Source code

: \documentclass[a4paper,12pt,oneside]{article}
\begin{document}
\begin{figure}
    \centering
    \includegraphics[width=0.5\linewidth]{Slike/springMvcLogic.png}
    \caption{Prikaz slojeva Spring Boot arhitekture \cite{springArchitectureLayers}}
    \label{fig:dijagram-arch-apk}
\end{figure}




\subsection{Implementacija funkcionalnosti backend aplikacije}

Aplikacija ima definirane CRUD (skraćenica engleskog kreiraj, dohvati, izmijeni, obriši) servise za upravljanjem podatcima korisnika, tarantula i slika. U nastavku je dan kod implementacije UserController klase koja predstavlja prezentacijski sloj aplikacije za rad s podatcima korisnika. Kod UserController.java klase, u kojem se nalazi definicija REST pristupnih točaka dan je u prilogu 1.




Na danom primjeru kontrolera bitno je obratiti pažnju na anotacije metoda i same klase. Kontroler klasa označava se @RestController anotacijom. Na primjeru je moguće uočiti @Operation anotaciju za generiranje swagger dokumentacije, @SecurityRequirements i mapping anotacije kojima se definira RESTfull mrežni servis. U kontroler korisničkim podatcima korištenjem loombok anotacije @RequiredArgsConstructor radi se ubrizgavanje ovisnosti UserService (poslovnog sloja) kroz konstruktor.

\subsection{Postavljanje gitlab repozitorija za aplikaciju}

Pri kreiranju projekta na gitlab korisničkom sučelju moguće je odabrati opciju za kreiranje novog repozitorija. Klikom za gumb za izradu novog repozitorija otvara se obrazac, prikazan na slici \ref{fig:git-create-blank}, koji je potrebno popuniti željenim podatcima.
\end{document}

■ Activity
Write every line of the material out again exactly.

■ Answer below
Source code

: \documentclass[a4paper,12pt,oneside]{article}
\begin{document}
\begin{figure}
    \centering
    \includegraphics[width=0.5\linewidth]{Slike/springMvcLogic.png}
    \caption{Prikaz slojeva Spring Boot arhitekture \cite{springArchitectureLayers}}
    \label{fig:dijagram-arch-apk}
\end{figure}




\subsection{Implementacija funkcionalnosti backend aplikacije}

Aplikacija ima definirane CRUD (skraćenica engleskog kreiraj, dohvati, izmijeni, obriši) servise za upravljanjem podatcima korisnika, tarantula i slika. U nastavku je dan kod implementacije UserController klase koja predstavlja prezentacijski sloj aplikacije za rad s podatcima korisnika. Kod UserController.java klase, u kojem se nalazi definicija REST pristupnih točaka dan je u prilogu 1.




Na danom primjeru kontrolera bitno je obratiti pažnju na anotacije metoda i same klase. Kontroler klasa označava se @RestController anotacijom. Na primjeru je moguće uočiti @Operation anotaciju za generiranje swagger dokumentacije, @SecurityRequirements i mapping anotacije kojima se definira RESTfull mrežni servis. U kontroler korisničkim podatcima korištenjem loombok anotacije @RequiredArgsConstructor radi se ubrizgavanje ovisnosti UserService (poslovnog sloja) kroz konstruktor.

\subsection{Postavljanje gitlab repozitorija za aplikaciju}

Pri kreiranju projekta na gitlab korisničkom sučelju moguće je odabrati opciju za kreiranje novog repozitorija. Klikom za gumb za izradu novog repozitorija otvara se obrazac, prikazan na slici \ref{fig:git-create-blank}, koji je potrebno popuniti željenim podatcima.
\end{document}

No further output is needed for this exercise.